От самой поездки, скажу честно, я ничего не ожидал – рутина. Что и как делать – известно, сюрпризов никаких, проблем тоже. Что в первом райцентре, что в последнем, которым оказалось Мошково, мои действия были практически одинаковы, и я уж думал, что вернусь в город, просто потеряв три недели жизни, когда поступило сообщение, что в одной из деревень района творится нечто странное.
Похожее на эпидемию.
Приехавшая «за фельдшером» тетка поведала, что мужики вот уже три дня «ходят, как чумные, а бабы лежат лежмя и стонут».
Поначалу я отнесся к ее словам без интереса: ну, захворали всей деревенькой, бывает. В Гражданскую от тифа эшелонами умирали, как с напастью бороться – известно, и главное сейчас – устроить карантин да отправить в деревню фельдшера, но… Но что-то меня насторожило, и, поразмыслив, я отыскал в услышанном противоречие: почему мужики ходят, пусть и «как чумные», а женщины лежат пластом? Они что, заразились разными болезнями?
Будь у меня больше забот, я не обратил бы внимания на подобную странность. Но дела были завершены, уже завтра я должен был возвращаться, ждать грядущей реорганизации, слыша за спиной сопение подлого Беседина и выбирая между интригами в управлении и возможностью, пусть даже с неким риском для жизни, задержаться в районе. Я выбрал последнее и вызвался сопровождать фельдшера Михаила Юрьевича в деревню.
Это было неожиданно для окружающих, однако мое положение не позволило им запретить посещение.
Доехали быстро, замерзнуть не успели, нигде не застряли, а вот в деревне везение наше закончилось.
Жизнь там едва теплилась: и если печные трубы еще дымились, хоть и слабо, то нигде не лаяли собаки и не подавала голос скотина. Мы долго искали хоть кого-то из жителей на улицах и пытались достучаться в запертые дома, но везде нас встречала тишина. А однажды – пуля. Чумной мужик выстрелил сквозь дверь, которую после такой дерзости я счел возможным выломать.
То, что мы увидели в избе, выглядело весьма странно.
Мужик оказался бледным, как полотно, мутноглазым и трясущимся в ознобе. Он явно мерз, несмотря на то что изба была натопленной до одурения. Точно так же выглядели два его сына, погодки лет восемнадцати. Все они бродили по дому, хватая вещи и тут же бросая их на пол, отчего всюду царил неимоверный бардак.
Женская часть семьи – старуха, супруга хозяина и девочка лет двенадцати, – лежали.

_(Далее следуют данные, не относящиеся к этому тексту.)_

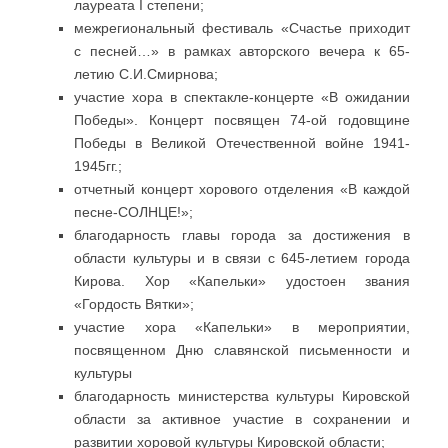
лауреата I степени;
межрегиональный фестиваль «Счастье приходит
с песней…» в рамках авторского вечера к 65-
летию С.И.Смирнова;
участие хора в спектакле-концерте «В ожидании
Победы». Концерт посвящен 74-ой годовщине
Победы в Великой Отечественной войне 1941-
1945гг.;
отчетный концерт хорового отделения «В каждой
песне-СОЛНЦЕ!»;
благодарность главы города за достижения в
области культуры и в связи с 645-летием города
Кирова. Хор «Капельки» удостоен звания
«Гордость Вятки»;
участие хора «Капельки» в мероприятии,
посвященном Дню славянской письменности и
культуры
благодарность министерства культуры Кировской
области за активное участие в сохранении и
развитии хоровой культуры Кировской области;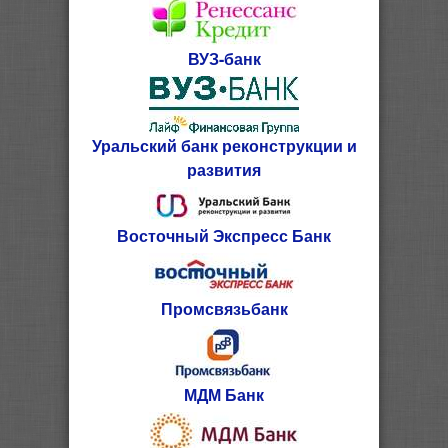
ВУЗ-банк
Уральский банк реконструкции и
развития
Восточный Экспресс Банк
Промсвязьбанк
МДМ Банк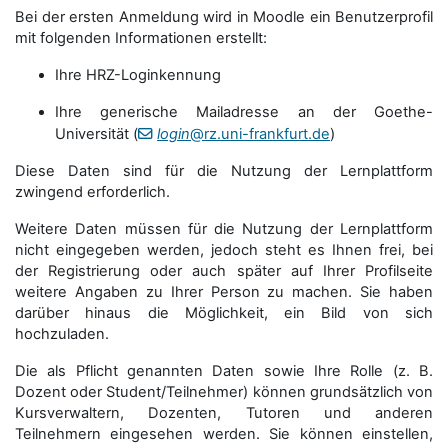
Bei der ersten Anmeldung wird in Moodle ein Benutzerprofil
mit folgenden Informationen erstellt:
Ihre HRZ-Loginkennung
Ihre generische Mailadresse an der Goethe-
Universität (
login
@rz.uni-frankfurt.de
)
Diese Daten sind für die Nutzung der Lernplattform
zwingend erforderlich.
Weitere Daten müssen für die Nutzung der Lernplattform
nicht eingegeben werden, jedoch steht es Ihnen frei, bei
der Registrierung oder auch später auf Ihrer Profilseite
weitere Angaben zu Ihrer Person zu machen. Sie haben
darüber hinaus die Möglichkeit, ein Bild von sich
hochzuladen.
Die als Pflicht genannten Daten sowie Ihre Rolle (z. B.
Dozent oder Student/Teilnehmer) können grundsätzlich von
Kursverwaltern, Dozenten, Tutoren und anderen
Teilnehmern eingesehen werden. Sie können einstellen,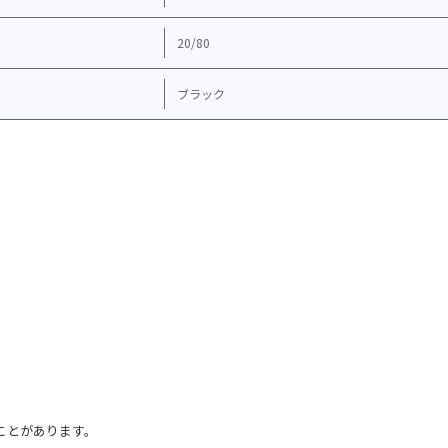
20/80
ブラック
ことがあります。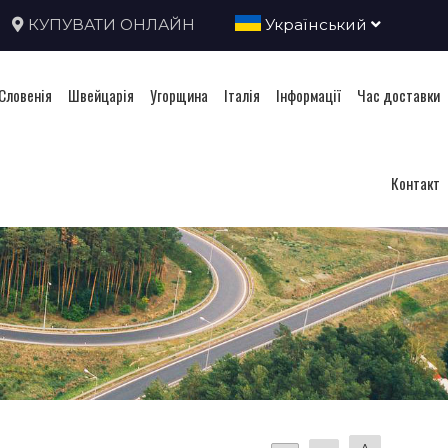
КУПУВАТИ ОНЛАЙН
Український
Словенія
Швейцарія
Угорщина
Італія
Інформації
Час доставки
Контакт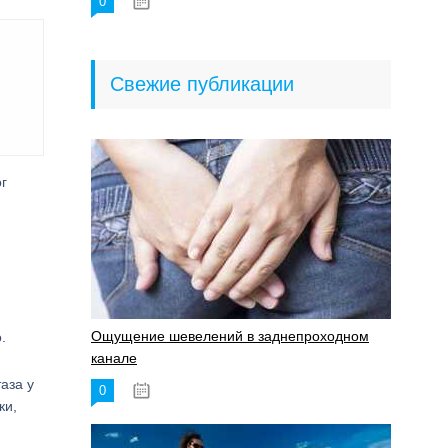
0
18.06.2023
Свежие публикации
г
Ощущение шевелений в заднепроходном
.
канале
аза у
0
17.11.2023
ки,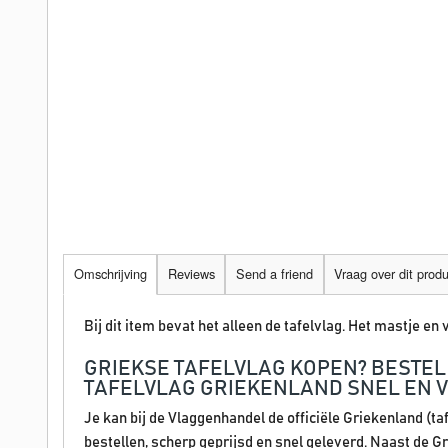
Omschrijving
Reviews
Send a friend
Vraag over dit prod
Bij dit item bevat het alleen de tafelvlag. Het mastje en v
GRIEKSE TAFELVLAG KOPEN? BESTEL
TAFELVLAG GRIEKENLAND SNEL EN 
Je kan bij de Vlaggenhandel de officiële Griekenland (ta
bestellen, scherp geprijsd en snel geleverd. Naast de Gri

Все они были румяны, не в пример смертельно бледным мужикам, ясноглазы, но не могли даже пошевелиться.
Я попытался спросить у неподвижных женщин, что случилось, но вместо ответа получил тихие причитания пополам со всхлипами. Повторялось в них что-то вроде имени Аглая, Агафья, Аксинья… что-то на букву «А». Я тогда подумал, что женщины пытаются назвать свои имена, и повторил за ними, только погромче и внятно.
Когда я сказал «Агафья», маявшиеся по дому мужики взбеленились и бросились на нас с фельдшером с кулаками, так что мы решили удалиться – не убивать же их, в самом-то деле. Едва мы оказались за порогом, как в избе истерично захохотала какая-то из женщин, и смех этот показался мне диким, словно крик неведомой птицы.
Признаюсь, в тот момент мне стало не по себе.
Михаил Юрьевич, вроде бы человек образованный и не религиозный, после такого горячего приема тоже заметно обеспокоился и украдкой перекрестился. На мой резонный вопрос «Какого черта здесь происходит, как думаете?» он не ответил и поспешил к саням. Я думал, что за медицинской сумкой, но оказалось, что фельдшер решил удрать. К сожалению, ему это удалось. Пока я раскуривал папиросу, прохвост добрался до саней и хлестнул лошадей, напрочь забыв обо мне. Я побежал, но поздно, успел увидеть лишь исчезающий задник, после чего много ругался и снова курил.